In 1986 Marnie Rieber begrudgingly moved to Cape Cod with her family from her hometown of Winnipeg, Canada, after her husband Jesse landed a job as the planner for the town of Barnstable.
“I hated it,” she said bluntly. “I didn’t want to come here and I didn’t unpack my bags for two years. I didn’t buy any plants for our house and for two years I was planning on leaving.”
But a funny thing happened towards the end of that period. Her attitude started to change and she was growing accustomed to the Cape, and began to make friends and establish a social network. “I remember saying to myself, ‘This is starting to feel a little bit like home,’” she said.
Fast forward 28 years later and Rieber has firmly planted her roots on Cape Cod, having only affection for this corner of the state that has become her adopted home.
Much of that affection comes from her longtime affiliation with HAC where she has worked for 27 years since her first day on December 31, 1986.

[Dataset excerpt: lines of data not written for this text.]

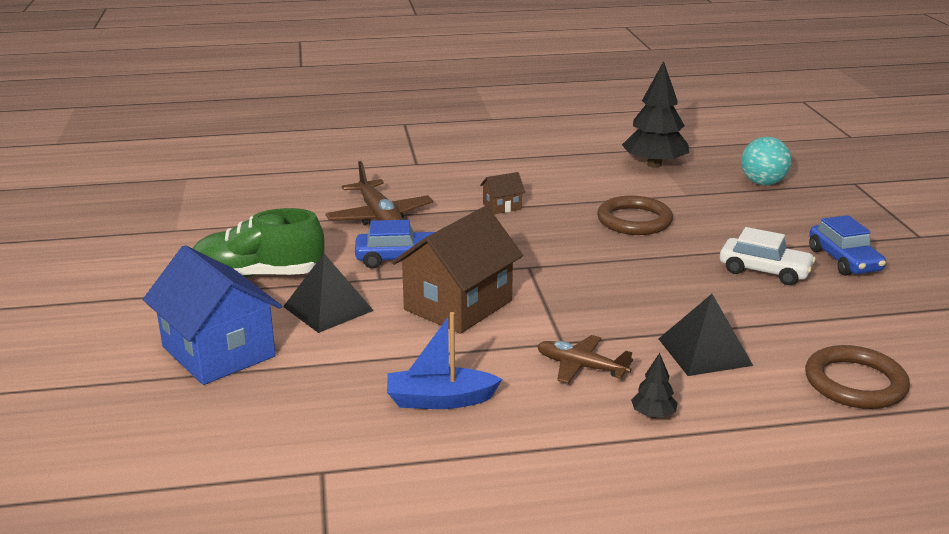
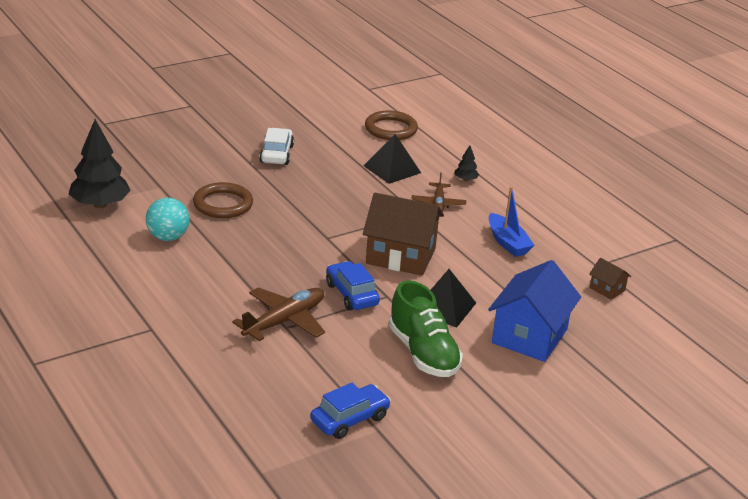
camera: 115 degrees left, 5 degrees up
brown house [480,172,525,214] -> brown house moved to [589,258,631,300]
turquoise ball [741,137,791,185] -> turquoise ball moved to [146,198,189,241]
blue car [809,215,886,276] -> blue car moved to [310,383,391,439]

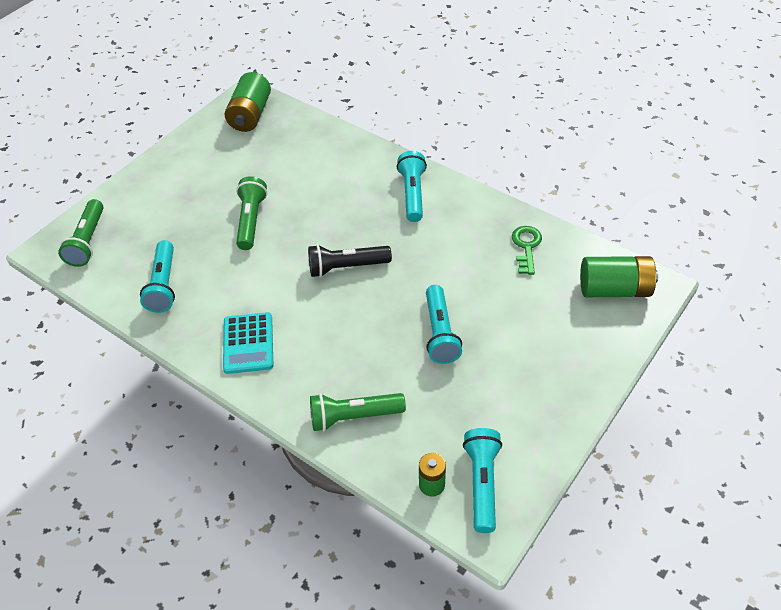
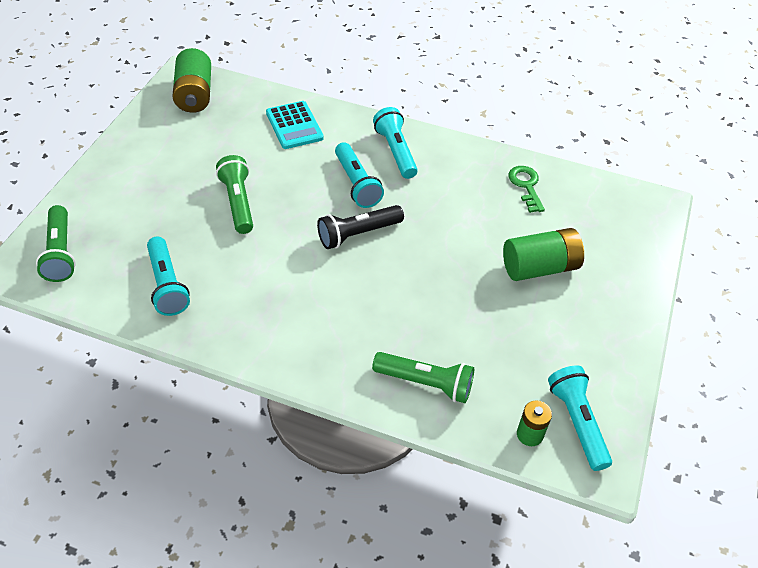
camera: 20 degrees left, 0 degrees up
turquoise calculator [223,312,274,374] -> turquoise calculator moved to [266,101,324,149]
green flashlight [310,393,406,431] -> green flashlight turned 135 degrees counterclockwise [372,352,474,403]
turquoise flashlight [426,285,462,364] -> turquoise flashlight moved to [335,142,384,208]
green battery [580,256,658,297] -> green battery moved to [503,228,584,281]

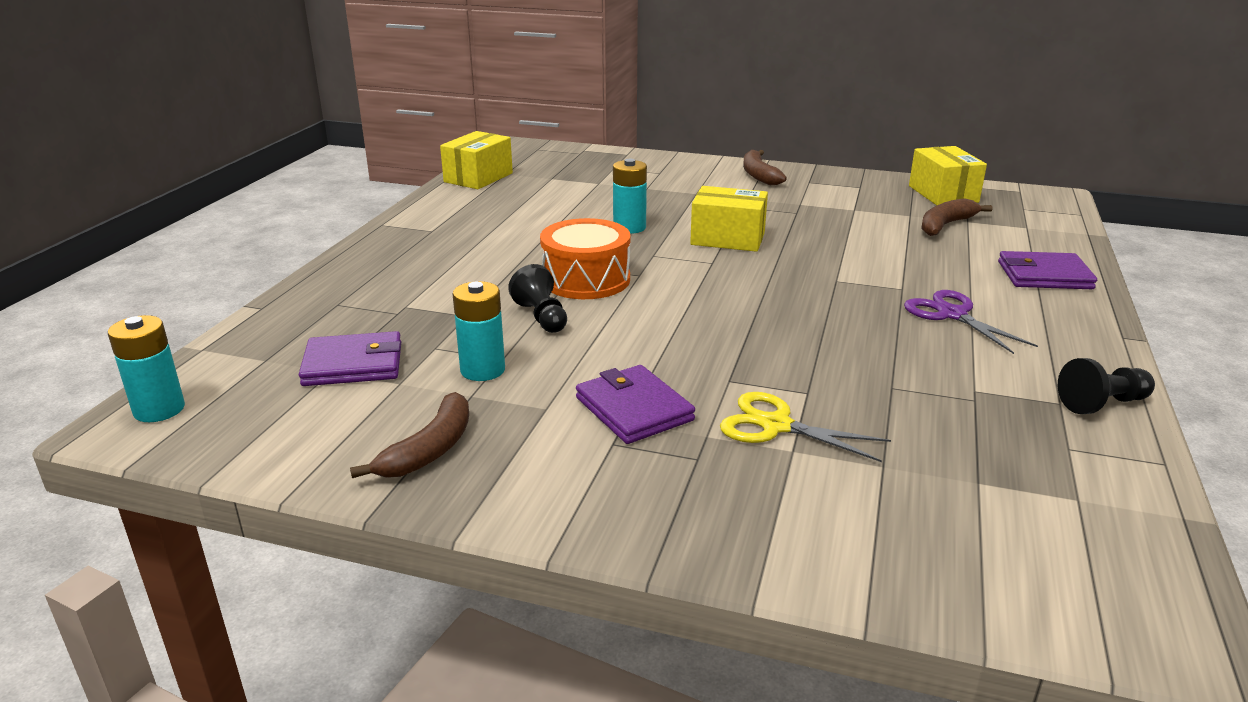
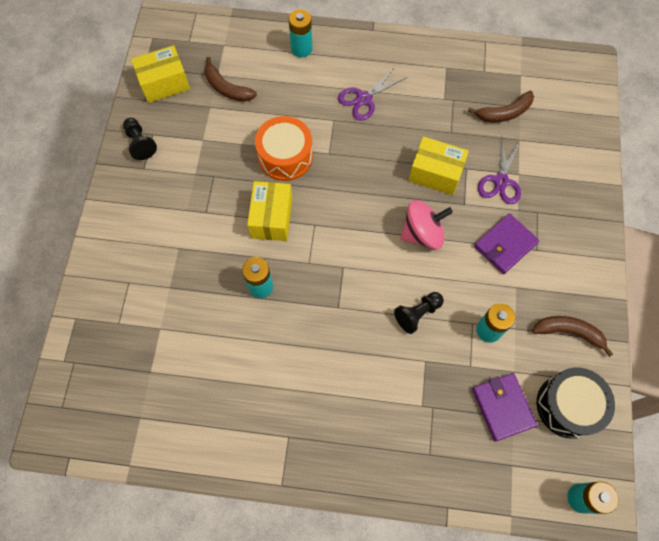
camera: 100 degrees left, 40 degrees up
yellow box [440,131,513,189] -> yellow box moved to [409,136,469,195]
orange drum [540,218,630,299] -> orange drum moved to [255,116,313,181]
yellow scissors [720,392,891,462] -> purple scissors [478,139,521,204]
brown banana [743,150,787,185] -> brown banana moved to [468,91,534,122]
purple wallet [998,251,1097,289] -> turquoise battery [289,10,312,57]
black pawn [1058,358,1155,414] -> black pawn moved to [123,118,157,160]
none -> pink spinning top [401,200,453,249]
none -> black drum [537,367,615,439]

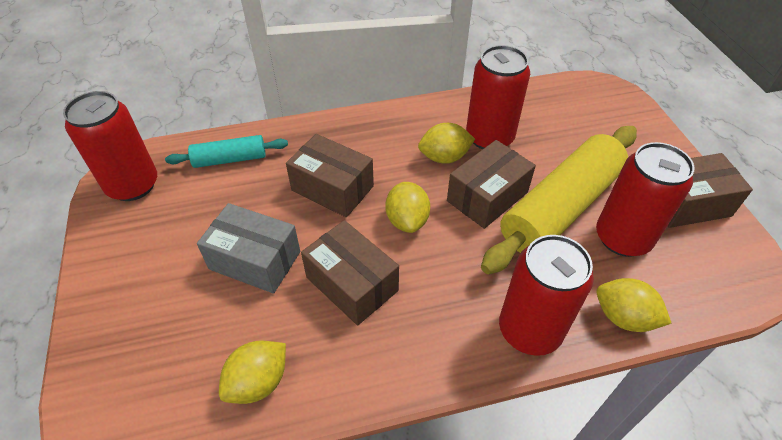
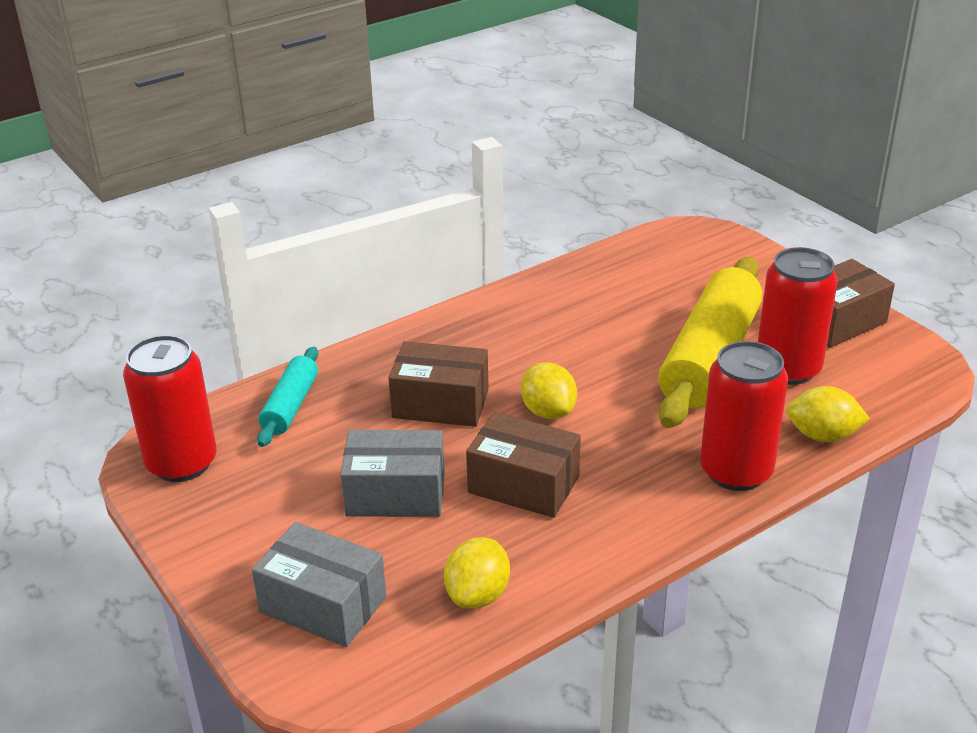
camera: 20 degrees left, 15 degrees down
turquoise rolling pin [165,135,288,168] -> turquoise rolling pin turned 45 degrees counterclockwise [257,347,318,447]
yellow lemon [418,123,475,164] -> none
brown box [447,140,536,229] -> none
red can [466,45,530,150] -> none
none -> grey box [252,522,386,647]

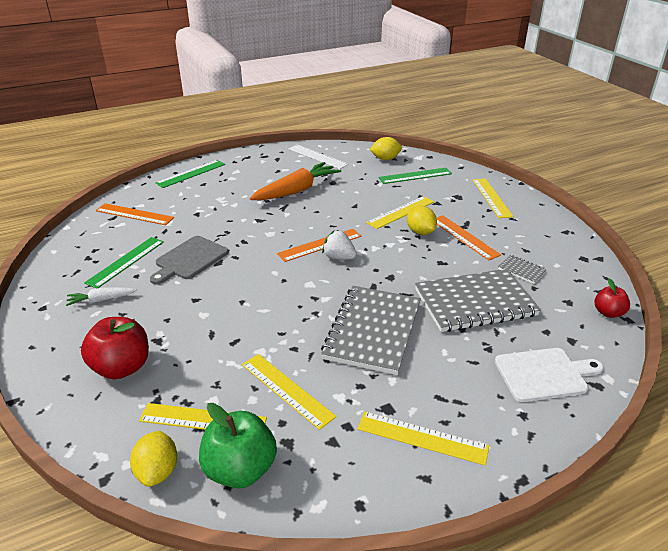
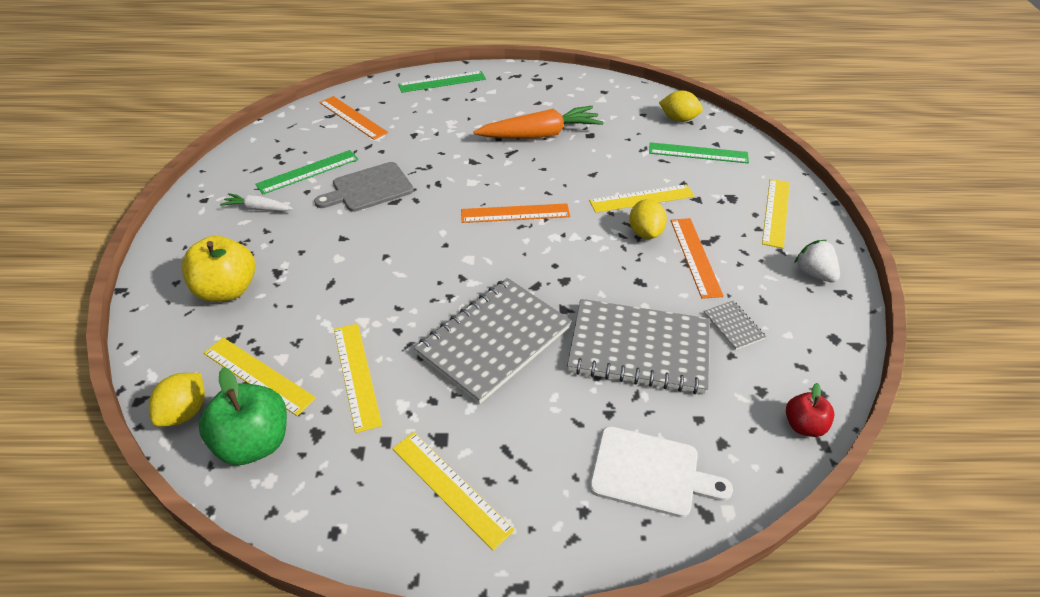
camera: 25 degrees right, 10 degrees up
red apple [81,317,149,379] -> yellow apple [182,236,255,302]
white ruler [288,145,349,169] -> none
white strawberry [322,230,357,260] -> white strawberry moved to [794,240,840,283]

She arrived at HAC armed with a bachelors degree in human social services from the University of Manitoba and a desire to help the underserved in society. Her first job after graduation was in a residential program working with unadopted girls, ranging in age from 12 to 17 years old.
Her next job would be at HAC where she was hired immediately after her first interview as a case manager, responsible for finding housing for families and individuals living in Cape Cod motels.
That would be the first of several positions she would hold during her tenure at HAC which was interrupted for one year in the late 80’s when she sought treatment for alcoholism. A year later she returned, taking a job at Carriage House in North Falmouth. “They gave me a second chance and I’ve been there ever since,” she said of HAC. “They saw something in me I didn’t see in myself.”
In 1991 while Rieber was still working at Carriage House, she took on an additional part-time assignment at Angel House which had recently opened on Sea Street, to offer treatment and housing for homeless mothers recovering from alcohol and drug addiction, and their children.
The mission of Angel House is one that is close to Rieber’s heart. “I have a passion for that place because I’ve been where those women have been,” she said.
In her time at Angel House she has done everything from clean toilets to her current role as the shelter’s director where she supervises a staff of 23 people who assist 15 families some of whom live there as long as 18 months before finding more permanent housing. Her experience has helped her understand what many of her employees go through on a daily basis. “There’s nothing I would ask of them that I haven’t done myself,’ she said.
She has witnessed several significant changes at Angel House that have included a move from a five-family facility on Sea Street to its current location on South Street in 1997. And she was part of one of those changes in 2006 when she was named the director of Angel House, replacing Judith McManamon.
In April the 67-year-old Rieber said farewell to her job that allowed her to forge lifelong friendships with her coworkers and make a positive difference in the lives of troubled mothers searching for guidance, support and help.
“She has a special kindness to her,” Lil Burlingame, the manager for Angel House, said. “She is just the best boss, a wonderful person and a good friend.”
Rieber’s longtime friend and part-time administrative assistant Marjorie Teed agreed, saying “I haven’t even begun to process” her departure. “It’s not going to be the same without her, for sure.”
She attributed much of that to Rieber’s devotion to the work being done at Angel House. “I would say her job here has been one of the most important parts of her life for all the years that I have known her,” Teed said.
Rieber admitted as much in talking about her time at Angel House. “To do the job successfully everything else has to fall off the plate… My world became very small. It became Angel House,” she said. “I really do care about this place.”
She expressed pride in the services Angel House offers to its clients, many of whom have been able to turn their lives around not only through substance abuse programs, but through jobs, workforce training and college. Some have even returned to Angel House to work, serving as role models for those now struggling with the same issues they once did.
Despite her retirement Rieber promised she would not be going far – remaining on Cape Cod – and she has plans on returning to HAC at some point after the summer as a volunteer.